Цахилганов поморщился слегка и не ответил.
— В полнолунье они бредят особенно сильно и говорят много, связно, — словно оправдывался реаниматор. — Кажется, на этот диагноз обречены те, кто слишком хорош для теперешней жизни и кому она не соответствует. Понимаешь?.. Гнев богов понятен: Прометей бросил высокую любовь под ноги людям, на свинское попрание и надругательство.
— Что ж. Логично,
— нельзя — преступно — было — давать — низким — существам — такую — любовь — болван — он — этот — вор — отбывавший — наказание — на — солнечном — Кавказе…
— Ну, что ж ты, Андрей, не смеёшься над моими словами? Пора! — развёл руками Барыбин, вздыхая.
— …А ты помнишь, как она меня любила? — с надеждой спросил вдруг Цахилганов — и крайне удивился своему вопросу. Он заволновался, затосковал и отодвинул табурет ногой, вставая. — Она ведь любила только меня!
Реаниматор быстро кивнул, соглашаясь без охоты:
он, кажется, вознамерился поскорее уйти…
— Помнишь ты, как сильно мы любили? — Цахилганов просительно заглянул в глаза Барыбину, ухватив его за рукав. — Там, в Ялте, перед свадьбой? Ты же видел. Ты был рядом… Мы не могли с ней отойти друг от друга. Ты помнишь?
— Конечно, помню, — перебил Барыбин сумрачно. — Я… видел. Другие видели… Все. Тебя это, по-моему, даже как-то… развлекало.
— Да что ты в этом понимаешь! — разозлился Цахилганов.
— Я?! — удивился Барыбин — и заморгал белёсыми ресницами, как незаслуженно и сильно наказанный ребёнок. — Это я-то что понимаю?!.
Они идут, обнявшись, Цахилганов
неудобно перегнувшись через прилавок…
— Мы с ней не могли не обниматься. Так нас тянуло друг к другу…
— Прекрати, — поморщился Барыбин. — Тебя несёт. Ты похож на лунатика.
Он не хотел смотреть в прошлое вместе с Цахилгановым… В счастливое для Цахилганова прошлое…
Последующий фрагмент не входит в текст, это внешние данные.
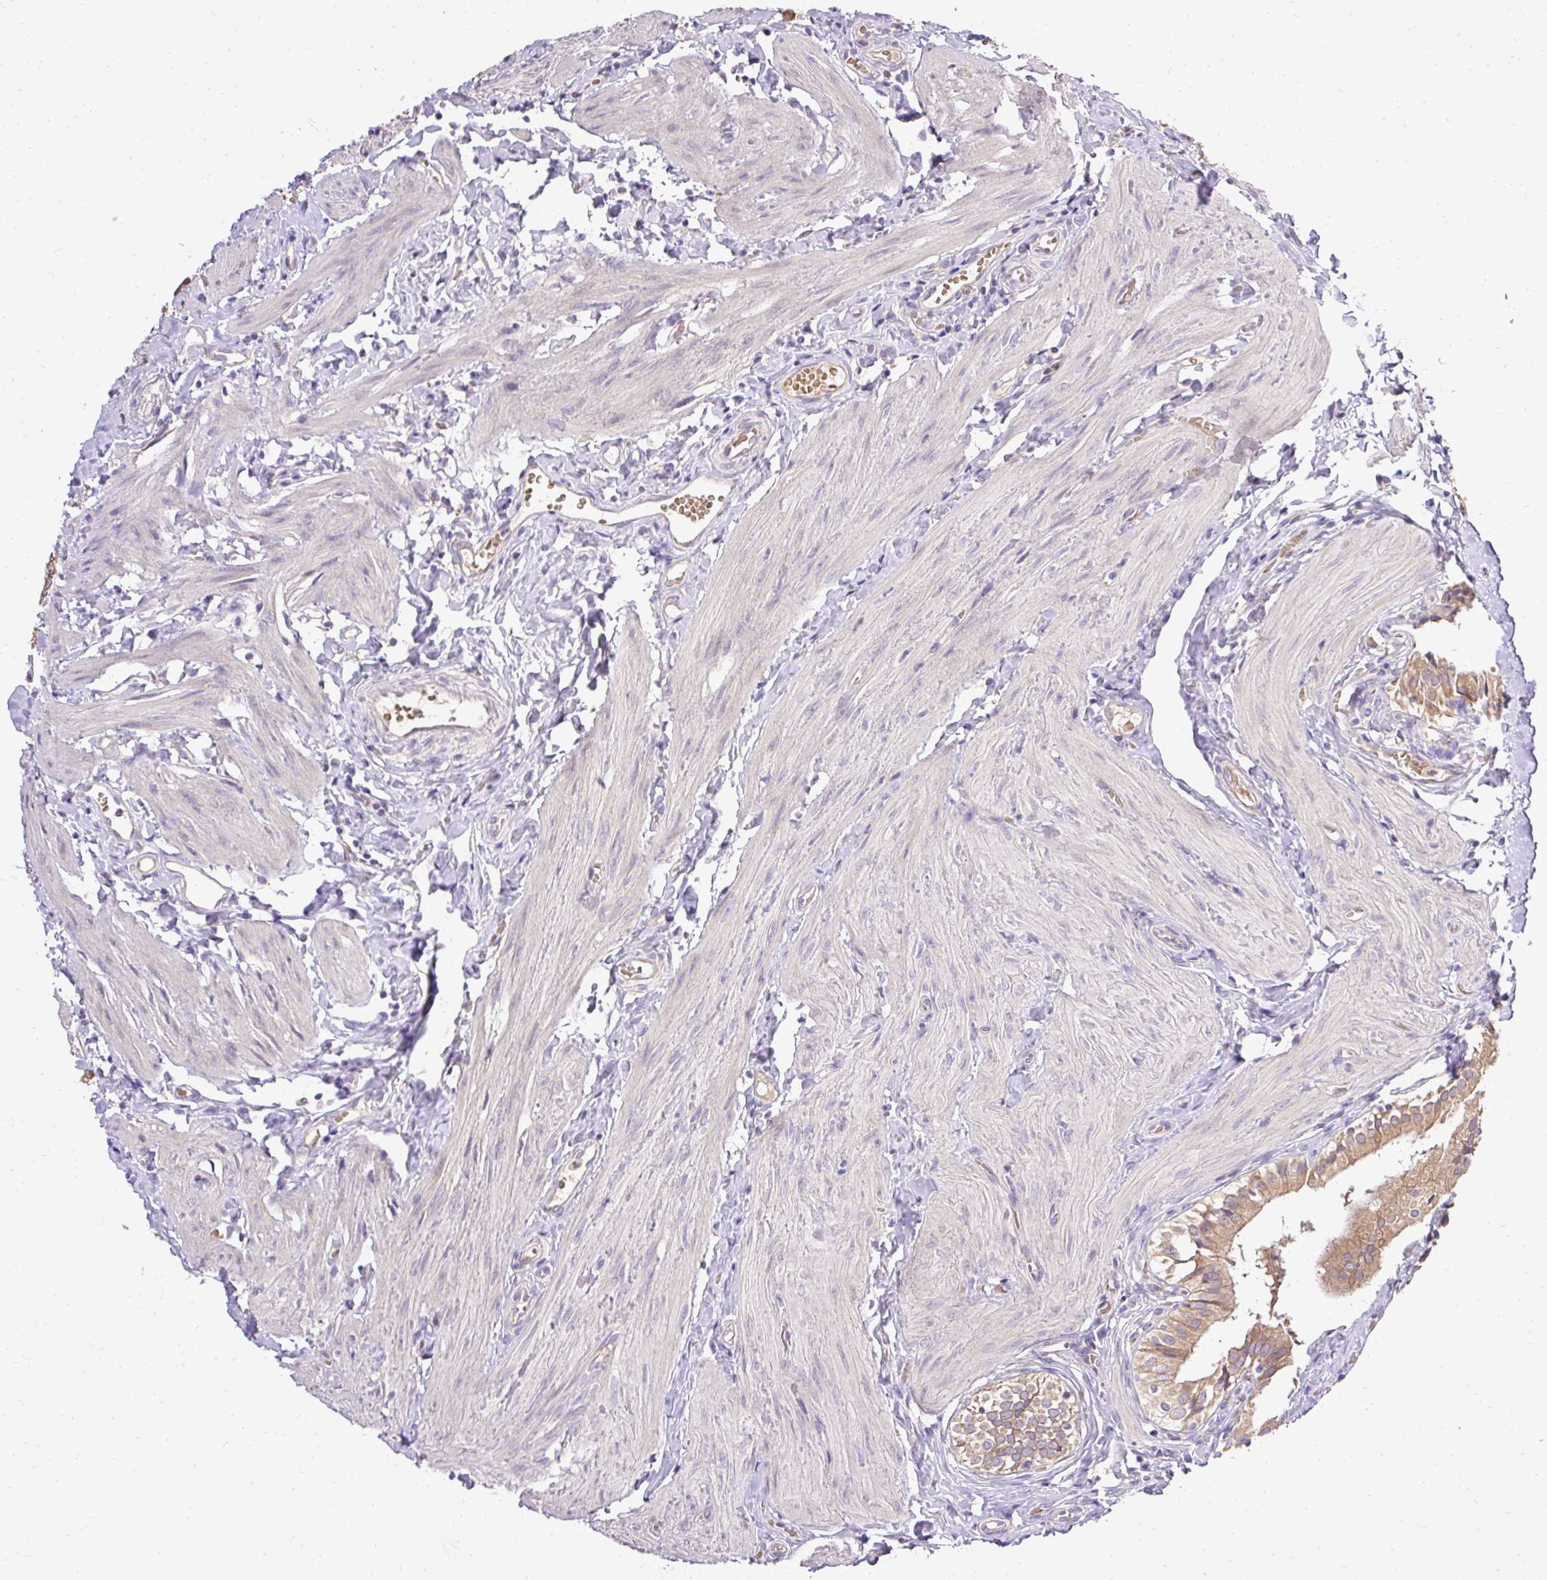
{"staining": {"intensity": "moderate", "quantity": ">75%", "location": "cytoplasmic/membranous"}, "tissue": "gallbladder", "cell_type": "Glandular cells", "image_type": "normal", "snomed": [{"axis": "morphology", "description": "Normal tissue, NOS"}, {"axis": "topography", "description": "Gallbladder"}], "caption": "Immunohistochemical staining of normal gallbladder demonstrates moderate cytoplasmic/membranous protein expression in about >75% of glandular cells. Using DAB (3,3'-diaminobenzidine) (brown) and hematoxylin (blue) stains, captured at high magnification using brightfield microscopy.", "gene": "SEC63", "patient": {"sex": "female", "age": 47}}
Но Цахилганов говорил — и видел. И насильно заставлял видеть Барыбина:
персики сияют,
пушистые, как только что вылупившиеся цыплята,
а рядом продают из лукошка цыплят,
похожих на пищащие персики.
Но что молодому Цахилганову персики и цыплята,
— приподняв — её — лицо — ладонями — он — прикасается — губами — к — чутким — уголкам — Любиных — губ — благодарно — вздрагивающих — губ — прикасается — опять — опять — опять — опять.
Татарин, протягивающий персики, ждёт в светлой печали, кротко склонив к плечу бритую голову
и не отрывая глаз
от влюблённых.
— …Мы целовались, даже когда переходили дорогу! — заново изумлялся Цахилганов. — Останавливались на проезжей части — и обнимались. Мы были как в жару, как в огне,
— потом — они — засмеялись — ни — от — чего — юная — Люба — и — Цахилганов — и — взяли — эти — персики — не — заметив — того — Цахилганов — и — Люба —
…да, правильно — в огне. В сухом, летучем огне, струящемся меж телом и телом, меж пальцами — и пальцами, меж взглядом — и взглядом.
Они уходили по базару, обнявшись,
забыв про базар, про татарина –
и про мрачного, неспокойного Барыбина, плетущегося следом.
— …Мы, мы пылали в чистом сухом огне немыслимого блаженства. Невыносимая, нескончаемая пытка блаженством, она не прерывалась, Мишка!
…А Барыбин, помнится, всё пытался заплатить — за солнечные чудесные персики, которые они так бездумно уносили. Но благодарный татарин смотрел влюблённым вслед — неотрывно. И узкие глаза татарина были влажны от высокой, горькой печали. И на голой тёмной груди его синела, разбегалась вширь,
кричала всему базару, вопила
кривая синяя наколка –
года идёт а щастья нет!
— …Мы задыхались от нежности друг к другу, — измученно бормотал Цахилганов, забыв, где он. — Мы сгорали… от нежности…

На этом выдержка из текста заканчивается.